L’office de tourisme continue d’informer touristes et Aveyronnais sur les activités locales. ©ADN12

« En revanche, il y a une augmentation du nombre de personnes qui viennent demander des renseignements ou des conseils à l’accueil » note cette dernière, tout en constatant aussi la très forte augmentation du nombre de fans sur les réseaux sociaux : « +25% sur Facebook et Instagram », preuve que l’effort réalisé pour moderniser la communication finit par porter ses fruits.

« Il y a une envie de découvrir les sentiers autrement »

Côté loisirs, les touristes semblent privilégier les activités en plein air comme le vélo-randonnée accompagné d’un guide, Rodez Plage, l’accrobranche…

Très peu d’étrangers, beaucoup de voisins

Et évidemment, la majorité des visiteurs viennent de France. Malgré quelques touristes belges, néerlandais et, bien plus rarement, espagnols, les voisins d’Occitanie sont les grands gagnants des visiteurs de Rodez : Haute-Garonne, Gard, Hérault… et région parisienne bien sûr !

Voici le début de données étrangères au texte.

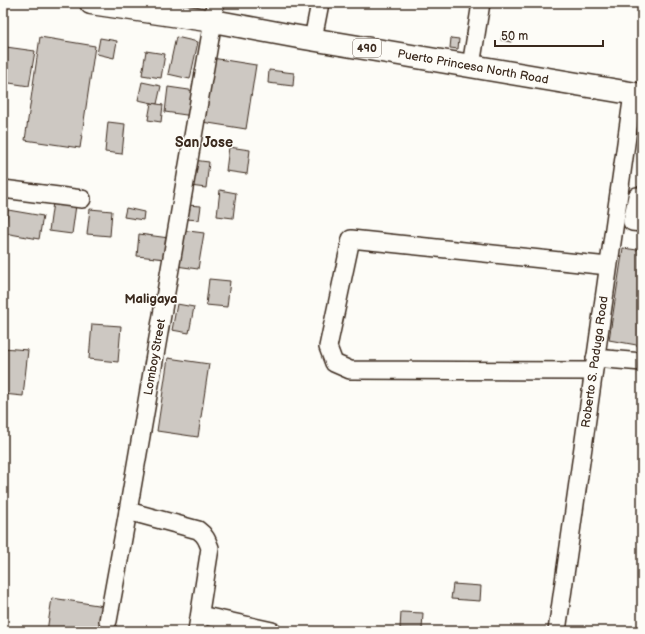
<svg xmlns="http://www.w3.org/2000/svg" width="645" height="634" font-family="'Balsamiq Sans',sans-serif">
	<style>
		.building { fill: #cdc8c2; stroke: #3b2a1e }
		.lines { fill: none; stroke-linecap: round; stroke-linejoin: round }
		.minor-casing { stroke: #3b2a1e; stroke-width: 20 }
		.major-casing { stroke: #3b2a1e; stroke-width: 25 }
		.minor { stroke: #fdfcf7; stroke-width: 17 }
		.major { stroke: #fdfcf7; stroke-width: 22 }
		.labels { text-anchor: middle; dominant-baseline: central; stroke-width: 3; stroke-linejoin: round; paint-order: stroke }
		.shield { fill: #fdfcf7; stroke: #75695f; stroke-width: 1 }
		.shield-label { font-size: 11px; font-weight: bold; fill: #3b2a1e }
		.street-label { font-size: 12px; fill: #3b2a1e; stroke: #fdfcf7 }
		.neighbourhood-label { font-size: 13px; font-weight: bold; fill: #3b2a1e; stroke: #fdfcf7 }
		.quarter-label { font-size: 14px; font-weight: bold; fill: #3b2a1e; stroke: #fdfcf7 }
	</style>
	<rect width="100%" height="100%" fill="#fdfcf7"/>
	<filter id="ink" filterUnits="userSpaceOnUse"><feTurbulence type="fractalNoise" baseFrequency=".025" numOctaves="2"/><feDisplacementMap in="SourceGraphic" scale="8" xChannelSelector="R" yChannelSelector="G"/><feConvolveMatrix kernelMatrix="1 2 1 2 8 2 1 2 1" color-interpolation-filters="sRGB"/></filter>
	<g filter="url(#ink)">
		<g class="building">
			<path d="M502,35L512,37L511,42L501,40Z"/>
			<path d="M40,37L95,46L80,148L25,140Z"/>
			<path d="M176,37L198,42L190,79L168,74Z"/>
			<path d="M100,38L117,41L114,58L97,54Z"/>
			<path d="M451,38L459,39L458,49L450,48Z"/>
			<path d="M6,47L35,51L29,86L3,82V68Z"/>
			<path d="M146,51L165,54L161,78L142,75Z"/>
			<path d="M212,58L256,65L246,129L202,122Z"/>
			<path d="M269,70L294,73L293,86L268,83Z"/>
			<path d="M142,82L161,86L157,104L138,100Z"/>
			<path d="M168,87L196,91L193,116L165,112Z"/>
			<path d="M151,103L163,105L161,122L148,120Z"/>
			<path d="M108,122L125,124L122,154L105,152Z"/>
			<path d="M229,147L250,150L247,174L226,171Z"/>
			<path d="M193,160L209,162L206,188L190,186Z"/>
			<path d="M220,190L236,193L233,218L217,216Z"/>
			<path d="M54,195L77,198L72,234L49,231Z"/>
			<path d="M187,205L201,206L199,220L186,219Z"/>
			<path d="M126,208L144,212L143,220L124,217Z"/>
			<path d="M90,209L112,211L110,236L87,234Z"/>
			<path d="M8,210L43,216L39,239L4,233Z"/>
			<path d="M181,230L204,233L198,269L176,266Z"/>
			<path d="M139,234L169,238L166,259L137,256Z"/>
			<path d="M642,242V346L609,340L623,248L637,250Z"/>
			<path d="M209,279L230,281L227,307L206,305Z"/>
			<path d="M177,304L194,307L189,333L172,330Z"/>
			<path d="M92,324L121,326L118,362L89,359Z"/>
			<path d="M3,348L28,350L23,396L3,394Z"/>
			<path d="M168,358L209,364L198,437L157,431Z"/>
			<path d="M453,584L481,586L480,601L451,599Z"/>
			<path d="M52,598L104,606L100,631H47Z"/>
			<path d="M401,612L423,613L422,630L400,629Z"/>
		</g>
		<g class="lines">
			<g class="minor-casing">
				<g id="minor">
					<path d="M313,39L320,3"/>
					<path d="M471,66L481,3"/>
					<path d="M3,189L82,199"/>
					<path d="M642,197L637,196L632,222L642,223"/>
					<path d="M595,358L642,362"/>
					<path d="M593,371L350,370L334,363L328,347L351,239L608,266"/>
					<path d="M200,615L272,631"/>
					<path d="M108,621L128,511"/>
					<path d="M197,631L210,548C207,540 205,535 198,530L128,511L213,21L215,3"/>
					<path d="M557,631L633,94"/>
				</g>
			</g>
			<g class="major-casing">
				<path id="major" d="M91,3L213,21L293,36L642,95"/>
			</g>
			<use href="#minor" class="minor"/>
			<use href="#major" class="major"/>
		</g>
	</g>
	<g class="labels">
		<rect class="shield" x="353" y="39" width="28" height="18" rx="3"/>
		<g class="shield-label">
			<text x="367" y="48">490</text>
		</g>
		<g class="street-label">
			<text transform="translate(473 67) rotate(10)">Puerto Princesa North Road</text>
			<text transform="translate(155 357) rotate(-80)">Lomboy Street</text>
			<text transform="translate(595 362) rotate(-82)">Roberto S. Paduga Road</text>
		</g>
		<g class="neighbourhood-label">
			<text x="151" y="299">Maligaya</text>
		</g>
		<g class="quarter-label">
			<text x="204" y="142">San Jose</text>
		</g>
	</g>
	<rect width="645" height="634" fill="none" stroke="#fdfcf7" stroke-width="16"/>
	<rect x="8" y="8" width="629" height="618" fill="none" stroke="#3b2a1e" stroke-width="1.5" filter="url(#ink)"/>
	<path d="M495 40v6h108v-6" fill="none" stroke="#3b2a1e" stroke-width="2"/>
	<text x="501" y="40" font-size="12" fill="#3b2a1e" stroke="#fdfcf7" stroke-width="3" paint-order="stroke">50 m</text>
</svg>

« Les gens ont envie de redécouvrir leur ville, de se faire plaisir »

Les efforts de communication de la région Occitanie pour attirer les touristes auraient-ils payé ? Un appel en tout cas entendu par les touristes puisque la durée de leur nuitée s’est rallongée : « ils restent plus longtemps que les années précédentes, trois ou quatre nuits. Certains hôteliers me disent que certains séjournent une semaine, ce qui n’arrivait pas avant » confirme la directrice de l’Office de Tourisme.

Les marchés tirent leur épingle du jeu et les touristes apprécient les produits locaux et les stands de petits producteurs. ©ADN12

Pas question cependant pour la Directrice de l’Office de Tourisme de se réjouir de ces bons chiffres car si la tendance est plutôt bonne, la casse sera, pour certains, inévitable : « Se réjouir serait comme faire la fête alors qu’on sait que certains ne sont pas invités » insiste Florence Taillefer qui pense aux hôteliers qui souffrent tout… Elle souhaite louer le courage des professionnels « qui n’ont jamais baissé les bras » mais insiste pour ne pas oublier les autres : « c’est difficile de se réjouir car on sait que cette période n’est pas tout à fait normale ».